MATERIAL SHOWN Start Marker
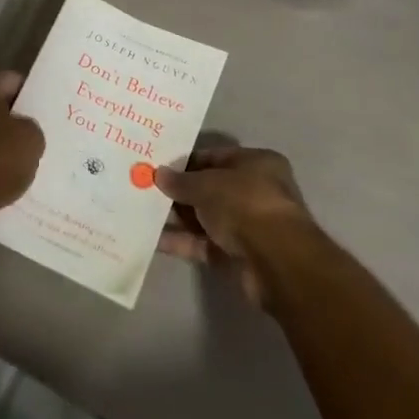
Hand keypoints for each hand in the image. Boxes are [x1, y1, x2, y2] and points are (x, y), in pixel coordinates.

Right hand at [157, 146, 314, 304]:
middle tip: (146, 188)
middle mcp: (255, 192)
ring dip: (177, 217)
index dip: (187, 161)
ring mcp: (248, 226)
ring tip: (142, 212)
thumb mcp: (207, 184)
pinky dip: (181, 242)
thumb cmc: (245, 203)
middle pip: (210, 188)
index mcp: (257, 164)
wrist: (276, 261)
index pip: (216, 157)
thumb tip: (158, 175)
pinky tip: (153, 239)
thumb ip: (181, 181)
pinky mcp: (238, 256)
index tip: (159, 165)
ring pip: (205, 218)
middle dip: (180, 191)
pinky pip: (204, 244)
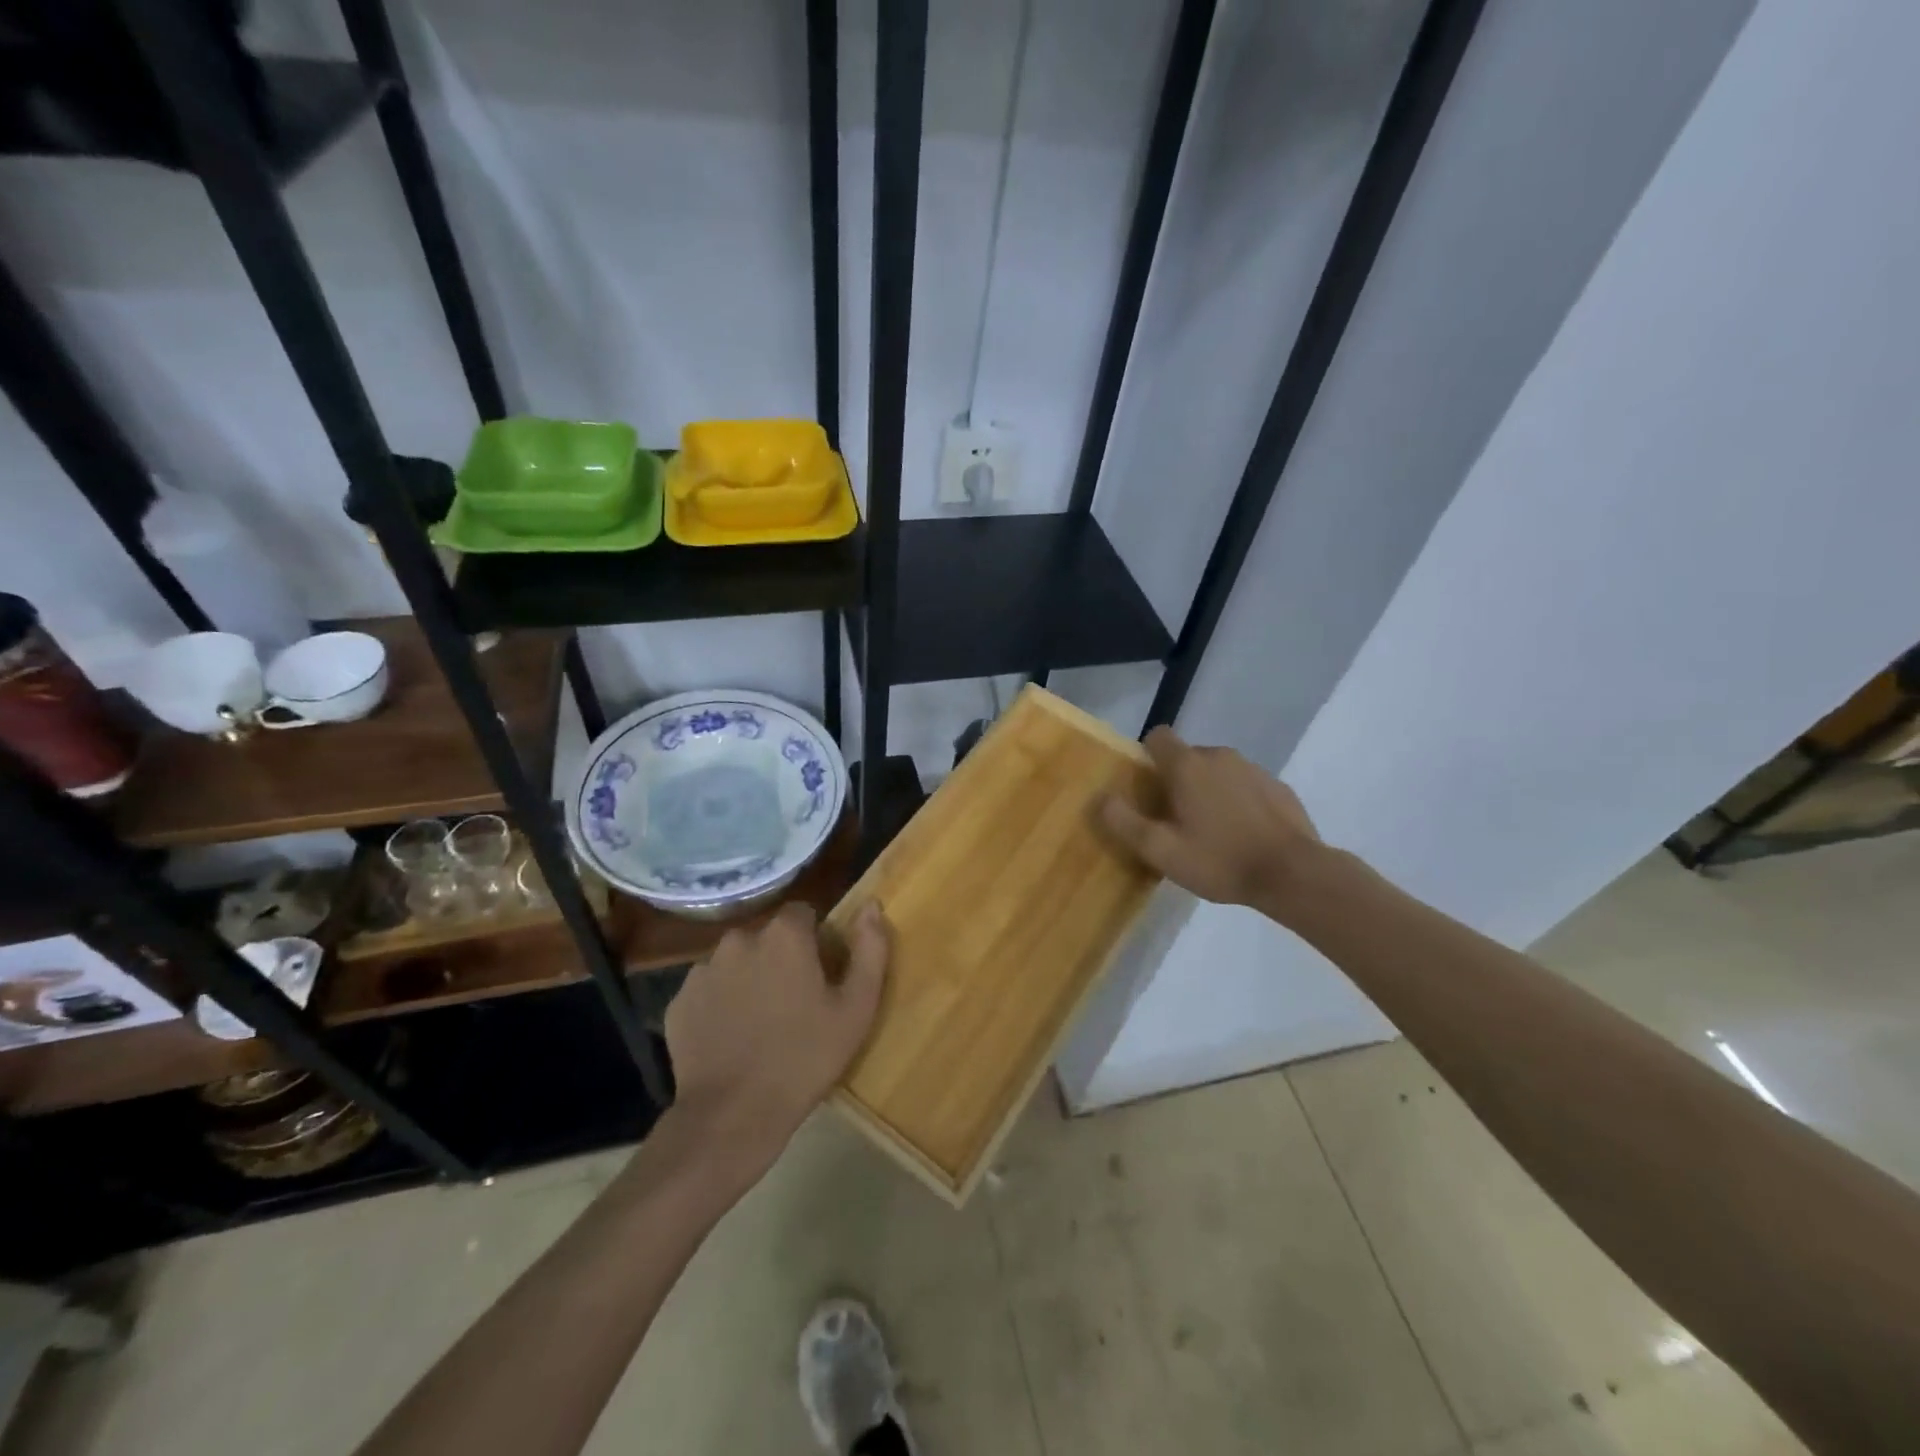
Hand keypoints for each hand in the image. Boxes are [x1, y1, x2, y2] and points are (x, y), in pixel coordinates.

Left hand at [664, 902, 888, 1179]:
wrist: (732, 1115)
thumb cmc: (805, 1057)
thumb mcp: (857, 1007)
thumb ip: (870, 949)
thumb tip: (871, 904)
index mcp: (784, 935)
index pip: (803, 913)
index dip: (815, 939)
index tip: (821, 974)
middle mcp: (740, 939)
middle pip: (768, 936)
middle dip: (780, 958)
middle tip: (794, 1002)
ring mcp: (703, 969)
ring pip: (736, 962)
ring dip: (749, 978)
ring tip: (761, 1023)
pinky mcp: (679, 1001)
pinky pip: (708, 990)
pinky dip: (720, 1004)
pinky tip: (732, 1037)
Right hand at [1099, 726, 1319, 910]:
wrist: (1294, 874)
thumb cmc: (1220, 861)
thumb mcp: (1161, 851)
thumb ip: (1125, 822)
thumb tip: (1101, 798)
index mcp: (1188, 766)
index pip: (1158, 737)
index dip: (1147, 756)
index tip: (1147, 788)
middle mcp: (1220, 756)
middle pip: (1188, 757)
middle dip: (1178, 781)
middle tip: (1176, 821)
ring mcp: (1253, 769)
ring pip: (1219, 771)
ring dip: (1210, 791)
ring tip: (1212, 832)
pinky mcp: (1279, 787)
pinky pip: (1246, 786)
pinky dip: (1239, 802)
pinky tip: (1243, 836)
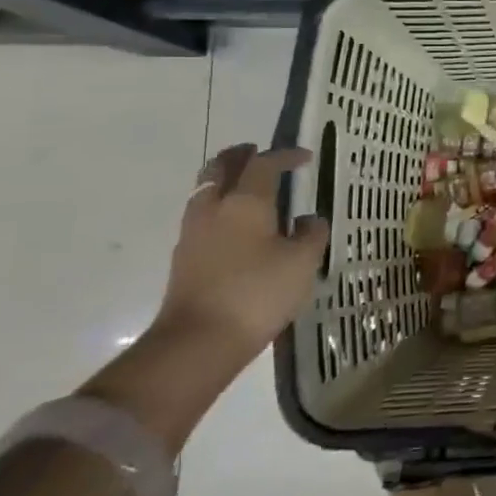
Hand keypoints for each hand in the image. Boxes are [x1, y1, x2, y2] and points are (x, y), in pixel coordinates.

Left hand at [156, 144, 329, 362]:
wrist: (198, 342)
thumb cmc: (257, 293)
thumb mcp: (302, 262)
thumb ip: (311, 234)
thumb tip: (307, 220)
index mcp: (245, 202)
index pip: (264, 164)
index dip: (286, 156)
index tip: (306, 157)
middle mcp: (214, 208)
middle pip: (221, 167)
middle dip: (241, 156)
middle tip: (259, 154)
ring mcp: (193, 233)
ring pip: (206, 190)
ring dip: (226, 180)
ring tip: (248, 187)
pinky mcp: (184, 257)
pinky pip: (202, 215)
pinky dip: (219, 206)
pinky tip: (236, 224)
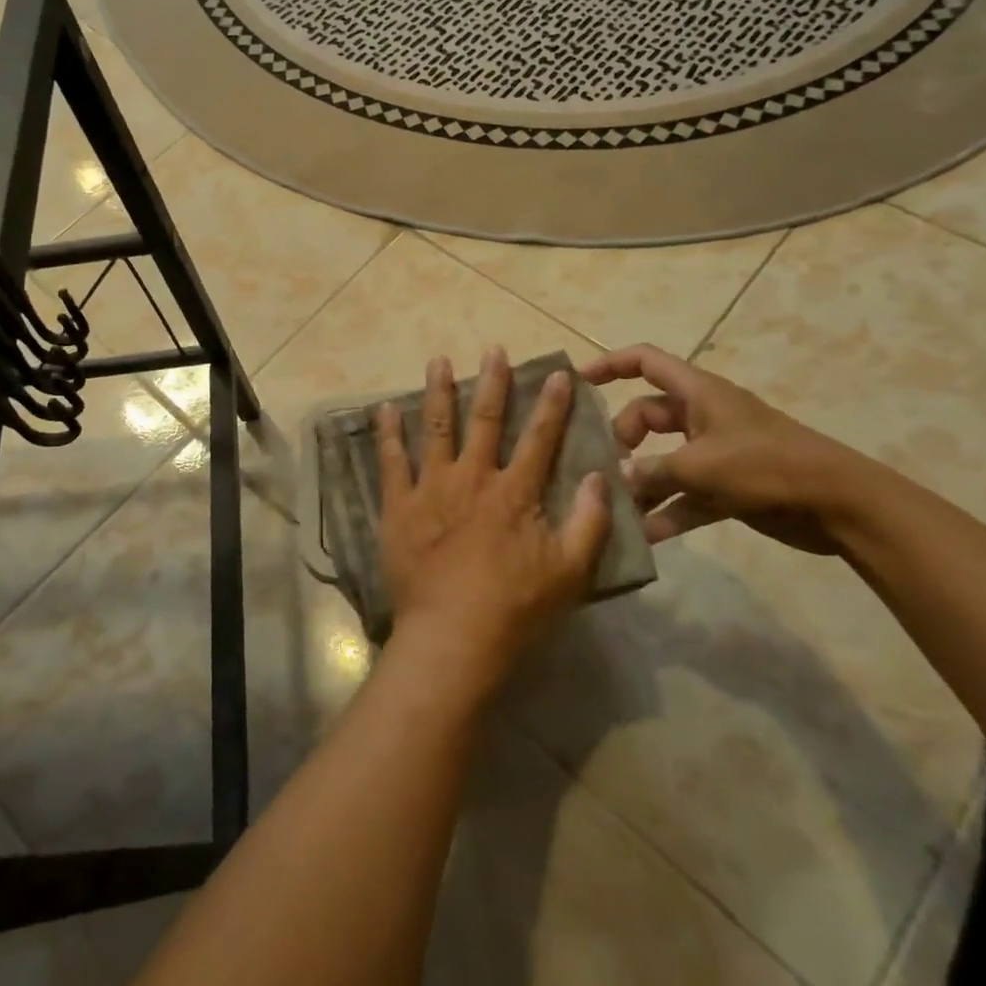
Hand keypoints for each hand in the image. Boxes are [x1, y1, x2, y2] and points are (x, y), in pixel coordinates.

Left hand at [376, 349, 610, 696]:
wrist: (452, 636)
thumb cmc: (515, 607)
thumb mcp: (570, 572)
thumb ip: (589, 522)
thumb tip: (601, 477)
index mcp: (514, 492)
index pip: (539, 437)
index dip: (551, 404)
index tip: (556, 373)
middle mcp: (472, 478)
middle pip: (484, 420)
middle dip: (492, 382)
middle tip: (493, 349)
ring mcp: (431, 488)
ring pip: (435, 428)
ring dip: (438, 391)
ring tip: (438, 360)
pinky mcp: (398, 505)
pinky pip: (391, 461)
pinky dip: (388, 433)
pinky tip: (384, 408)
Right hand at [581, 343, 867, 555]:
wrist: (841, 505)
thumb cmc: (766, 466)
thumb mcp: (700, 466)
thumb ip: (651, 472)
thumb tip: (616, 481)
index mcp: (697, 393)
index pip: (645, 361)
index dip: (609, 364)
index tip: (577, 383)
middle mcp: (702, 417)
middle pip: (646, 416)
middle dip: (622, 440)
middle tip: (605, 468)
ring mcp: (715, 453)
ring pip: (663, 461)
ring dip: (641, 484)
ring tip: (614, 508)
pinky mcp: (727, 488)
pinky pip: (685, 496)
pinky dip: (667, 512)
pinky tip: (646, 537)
MATERIAL SHOWN End Marker
TRY IT: Up in the listing, locate the line with "thumb mcp: (1161, 851)"; print it and every line after it down to the line with "wrist: (841, 505)", which is included too. Skip the pictures.

ANSWER TO THE EXERCISE:
thumb mcp: (1161, 851)
thumb ip: (1125, 822)
thumb tip: (1101, 798)
index mcp: (1188, 766)
index pip: (1158, 737)
index dip: (1147, 756)
index tip: (1147, 788)
middle mcp: (1220, 756)
middle pip: (1188, 757)
middle dip: (1178, 781)
middle tip: (1176, 821)
ring mcp: (1253, 769)
ring pip: (1219, 771)
ring dip: (1210, 791)
ring tip: (1212, 832)
pinky mcp: (1279, 787)
pinky pip: (1246, 786)
pinky dip: (1239, 802)
pinky tip: (1243, 836)
Hand keypoints for each hand in the image. Boxes are [x1, y1, x2, y2] and points are (x, y), in pixel coordinates.

Left hand at [156, 144, 329, 362]:
wrist: (198, 342)
thumb cmc: (257, 293)
thumb mcp: (302, 262)
thumb ip: (311, 234)
thumb tip: (307, 220)
index mcp: (245, 202)
index pip: (264, 164)
index dip: (286, 156)
index tip: (306, 157)
middle mcp: (214, 208)
middle pip: (221, 167)
middle dip: (241, 156)
middle tip: (259, 154)
ring mcp: (193, 233)
ring pip: (206, 190)
ring dip: (226, 180)
ring tip: (248, 187)
pinky mcp: (184, 257)
pinky pip: (202, 215)
pinky dip: (219, 206)
pinky tip: (236, 224)
Hand keypoints for each hand in the image. Boxes are [x1, y1, x2, y2] and points are (x, y), in pixel coordinates.

Left hand at [376, 349, 610, 696]:
wrist: (452, 636)
thumb cmc: (515, 607)
thumb mcp: (570, 572)
thumb ip: (589, 522)
thumb tip: (601, 477)
index mcp: (514, 492)
index pip: (539, 437)
index dip: (551, 404)
index tip: (556, 373)
middle mcp: (472, 478)
middle pip: (484, 420)
middle dip: (492, 382)
middle tip: (493, 349)
ring mcp: (431, 488)
ring pip: (435, 428)
ring dip: (438, 391)
ring tip: (438, 360)
pinky mcp: (398, 505)
pinky pip: (391, 461)
pinky dip: (388, 433)
pinky tip: (384, 408)
Right hand at [581, 343, 867, 555]:
wrist: (841, 505)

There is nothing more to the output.